Para completar sua alimentação, os indivíduos e famílias de menor renda dependem da ajuda do Estado, de organizações da sociedade civil – inclusive Igrejas e suas instituições de caridade – ou político-partidárias, assim como de projetos comunitários espontâneos, ou mesmo da contribuição de familiares.
“Política da fome” cria emergência permanente
“O problema não é novo”, explica a socióloga María Victoria Sordini, autora do estudo A política da fome: uma emergência permanente na Argentina. Desde os anos 1980, como consequência de políticas neoliberais implementadas na década anterior, “amplos setores sociais vêm tendo que complementar a alimentação do lar com alguma prestação do Estado”, e todos os governos têm aplicado programas alimentares.
Estes incluem a distribuição de alimentos secos, financiamento e apoio técnico a cantinas comunitárias gratuitas – símbolo da organização comunitária no país – ou programas de formação sobre alimentação saudável, enumera Sordini. Bonfiglio reforça: para os mais vulneráveis, as políticas públicas fazem a diferença, portanto se hoje “não chega provisão de alimentos às cantinas, a situação piora sensivelmente”.
Uma já histórica “estratégia estrela” do Estado argentino contra a fome são as transferências monetárias, sobretudo através de programas sociais, visando incrementar a capacidade individual e familiar de abastecer-se com alimentos frescos. Entre janeiro e maio, o atual governo aumentou em mais de 137% a verba da assistência social para compra de alimentos.
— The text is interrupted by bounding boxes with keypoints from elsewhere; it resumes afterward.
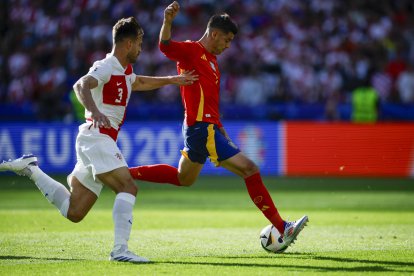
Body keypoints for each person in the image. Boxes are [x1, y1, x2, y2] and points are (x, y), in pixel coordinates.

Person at [0, 17, 197, 263]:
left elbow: (140, 82)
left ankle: (31, 169)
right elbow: (81, 85)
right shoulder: (106, 66)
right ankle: (120, 250)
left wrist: (172, 80)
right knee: (128, 187)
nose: (140, 48)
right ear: (127, 43)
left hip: (94, 138)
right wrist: (94, 110)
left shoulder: (124, 71)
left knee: (75, 211)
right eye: (139, 43)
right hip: (97, 136)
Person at [128, 2, 308, 250]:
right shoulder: (192, 51)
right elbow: (164, 46)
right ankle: (282, 226)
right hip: (200, 128)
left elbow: (210, 99)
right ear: (214, 34)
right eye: (227, 39)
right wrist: (167, 21)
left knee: (184, 178)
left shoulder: (212, 61)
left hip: (205, 127)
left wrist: (220, 125)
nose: (228, 45)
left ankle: (123, 173)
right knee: (250, 168)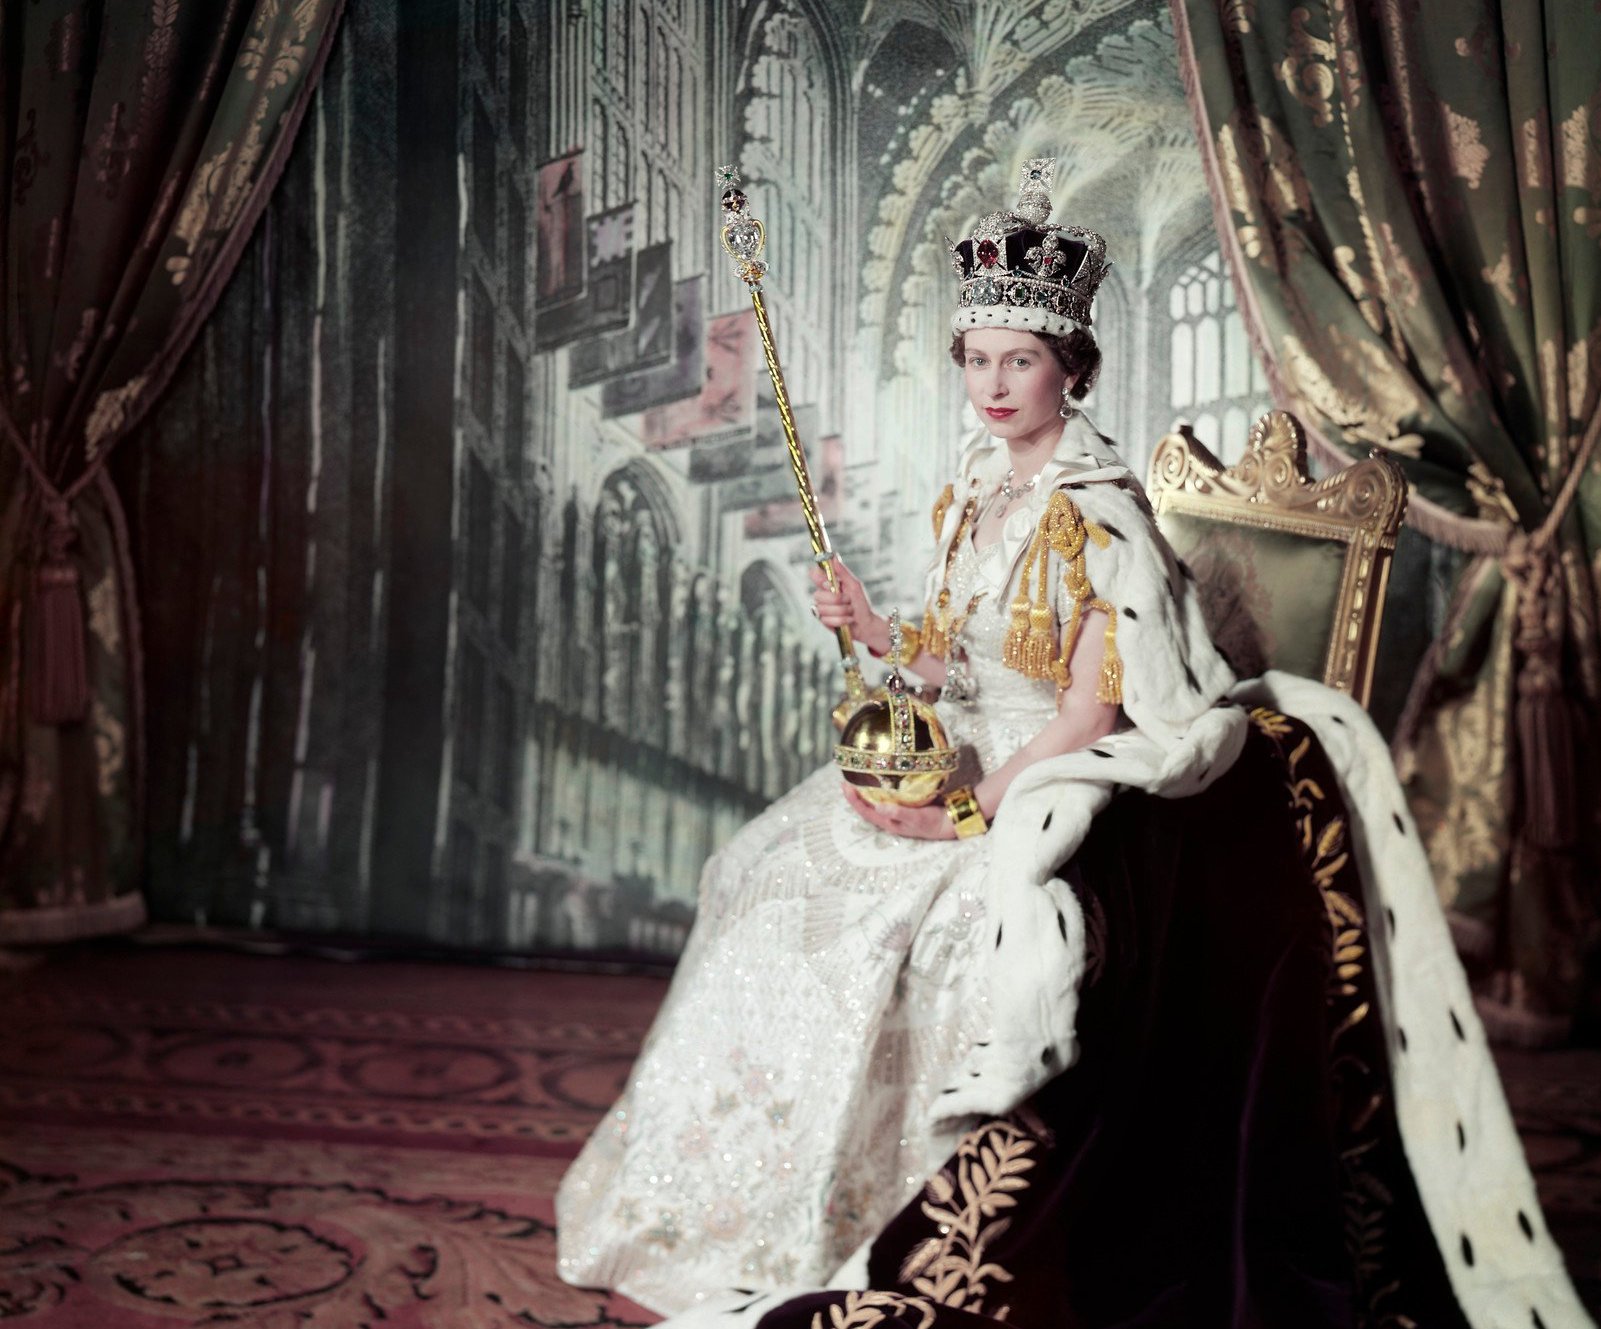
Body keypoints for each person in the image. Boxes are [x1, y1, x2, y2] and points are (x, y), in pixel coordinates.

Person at [557, 161, 1592, 1329]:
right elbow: (949, 658)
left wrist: (955, 812)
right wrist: (876, 630)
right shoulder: (968, 489)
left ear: (1070, 369)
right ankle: (741, 1209)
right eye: (977, 359)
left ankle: (899, 1218)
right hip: (964, 743)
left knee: (926, 922)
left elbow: (1085, 718)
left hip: (1053, 772)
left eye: (1021, 361)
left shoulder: (1102, 516)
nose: (994, 385)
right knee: (761, 867)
Desde junho, as famílias mais pobres, com grávidas, filhos menores de 14 anos ou incapacitados de qualquer idade, recebem entre 52.250 e 108.062 pesos argentinos (de R$ 306 a R$ 638), segundo a quantidade de filhos, através de uma Carta Alimentar. Até dezembro de 2023, a cifra era de 22 mil a 45.500 pesos.
“Que sociedade mantém políticas alimentares tão falhas?”
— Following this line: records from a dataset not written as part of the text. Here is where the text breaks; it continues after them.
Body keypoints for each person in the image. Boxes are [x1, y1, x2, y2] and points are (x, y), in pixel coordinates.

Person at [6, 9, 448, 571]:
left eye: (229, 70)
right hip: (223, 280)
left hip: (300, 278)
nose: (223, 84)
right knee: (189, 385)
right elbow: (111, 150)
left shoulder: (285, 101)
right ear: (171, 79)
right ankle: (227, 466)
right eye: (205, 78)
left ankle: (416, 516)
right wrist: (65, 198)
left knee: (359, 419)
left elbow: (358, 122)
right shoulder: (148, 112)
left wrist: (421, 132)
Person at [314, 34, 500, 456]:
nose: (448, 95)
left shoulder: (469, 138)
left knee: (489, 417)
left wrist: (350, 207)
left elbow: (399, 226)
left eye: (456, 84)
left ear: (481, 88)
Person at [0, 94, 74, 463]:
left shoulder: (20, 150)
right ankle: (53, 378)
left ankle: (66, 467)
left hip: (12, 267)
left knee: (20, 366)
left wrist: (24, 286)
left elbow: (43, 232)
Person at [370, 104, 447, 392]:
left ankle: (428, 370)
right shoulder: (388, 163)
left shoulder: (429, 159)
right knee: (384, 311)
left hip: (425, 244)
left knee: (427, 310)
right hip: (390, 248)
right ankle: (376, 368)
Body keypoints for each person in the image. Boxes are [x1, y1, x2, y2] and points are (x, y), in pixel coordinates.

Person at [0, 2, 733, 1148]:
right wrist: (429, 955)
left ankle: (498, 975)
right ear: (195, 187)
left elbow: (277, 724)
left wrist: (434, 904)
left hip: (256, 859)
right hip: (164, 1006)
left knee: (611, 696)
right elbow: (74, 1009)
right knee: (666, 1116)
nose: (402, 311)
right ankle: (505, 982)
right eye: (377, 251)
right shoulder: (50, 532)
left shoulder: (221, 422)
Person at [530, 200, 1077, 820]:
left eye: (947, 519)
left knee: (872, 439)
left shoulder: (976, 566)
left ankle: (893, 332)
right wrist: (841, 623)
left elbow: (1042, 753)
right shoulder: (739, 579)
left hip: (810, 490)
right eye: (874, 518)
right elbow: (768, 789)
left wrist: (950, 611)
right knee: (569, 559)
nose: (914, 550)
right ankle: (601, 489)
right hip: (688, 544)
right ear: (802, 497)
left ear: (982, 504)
Apesar de tudo, o efeito compensatório dessa medida se choca com um contexto fortemente recessivo, a eliminação de postos de trabalho e uma inflação galopante, ressalva. Segundo o Indec, em abril de 2024 a alta interanual dos preços de bens e serviços na Argentina chegou quase a 290%.
Em contraste, segundo a plataforma de verificação Chequeado, até o mês anterior o poder aquisitivo da Carta Alimentar – que contava 3,7 milhões de titulares em agosto de 2023 – só aumentara 32%. Além disso, lamentam os especialistas, essa forma de assistência só alcança os lares vulneráveis com crianças. Outros – por exemplo, com idosos e outras vulnerabilidades – “que também estão passando fome”, não são contemplados em tais políticas públicas.
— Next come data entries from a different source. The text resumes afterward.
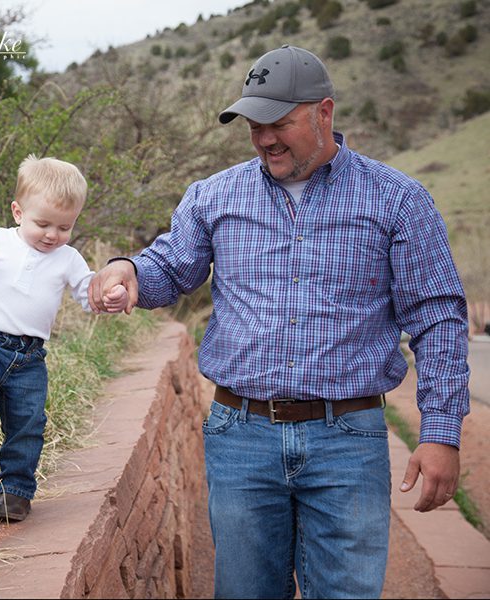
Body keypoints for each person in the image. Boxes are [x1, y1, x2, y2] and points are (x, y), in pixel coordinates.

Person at [89, 45, 470, 598]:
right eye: (253, 124)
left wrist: (440, 434)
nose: (264, 137)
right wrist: (126, 269)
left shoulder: (398, 201)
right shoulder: (213, 196)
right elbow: (170, 266)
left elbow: (437, 319)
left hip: (349, 440)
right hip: (240, 437)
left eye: (279, 122)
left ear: (324, 113)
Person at [0, 155, 128, 522]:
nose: (52, 235)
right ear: (18, 212)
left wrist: (111, 297)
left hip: (29, 357)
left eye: (64, 227)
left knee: (28, 422)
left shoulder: (69, 258)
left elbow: (87, 294)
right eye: (43, 223)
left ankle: (15, 491)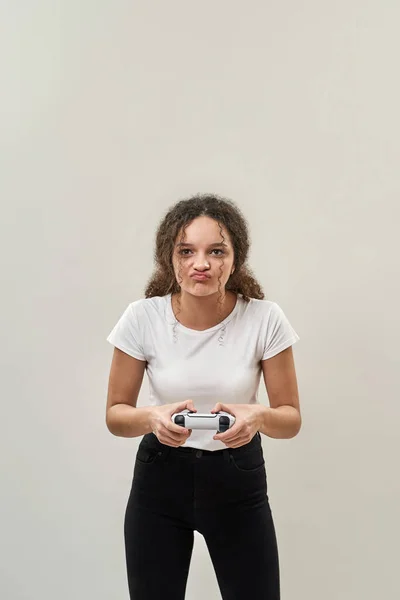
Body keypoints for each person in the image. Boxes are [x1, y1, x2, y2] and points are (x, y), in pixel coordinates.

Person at [105, 193, 301, 600]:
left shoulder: (265, 318)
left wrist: (259, 417)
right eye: (187, 251)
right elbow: (115, 415)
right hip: (160, 478)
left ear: (235, 257)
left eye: (216, 251)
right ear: (169, 257)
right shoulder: (141, 318)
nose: (201, 264)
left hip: (237, 479)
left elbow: (291, 418)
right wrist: (151, 419)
Que sociedade propõe esse tipo de políticas públicas, “necessárias” mas “assistenciais, transitórias, fragmentárias”, que em quatro décadas não resolveram a emergência alimentar argentina, incluindo a “fome oculta” na má nutrição?
Para Sordini, enquanto pesquisadora do Instituto de Humanidades e Ciências Sociais (INHUS-Conicet), essa é uma pergunta central para a revisão das política de combate à fome na Argentina.
Bonfiglio faz algumas sugestões: em primeiro lugar, “melhorar as condições do mercado de trabalho”, com políticas sustentáveis no longo prazo, gerando “melhores oportunidades laborais”. De resto, cabe ver, nos próximos meses, “quanto êxito vão ter, nesse sentido, as atuais políticas de flexibilização e liberalização, de corte dos gastos públicos”, mais radicais que as antecedentes.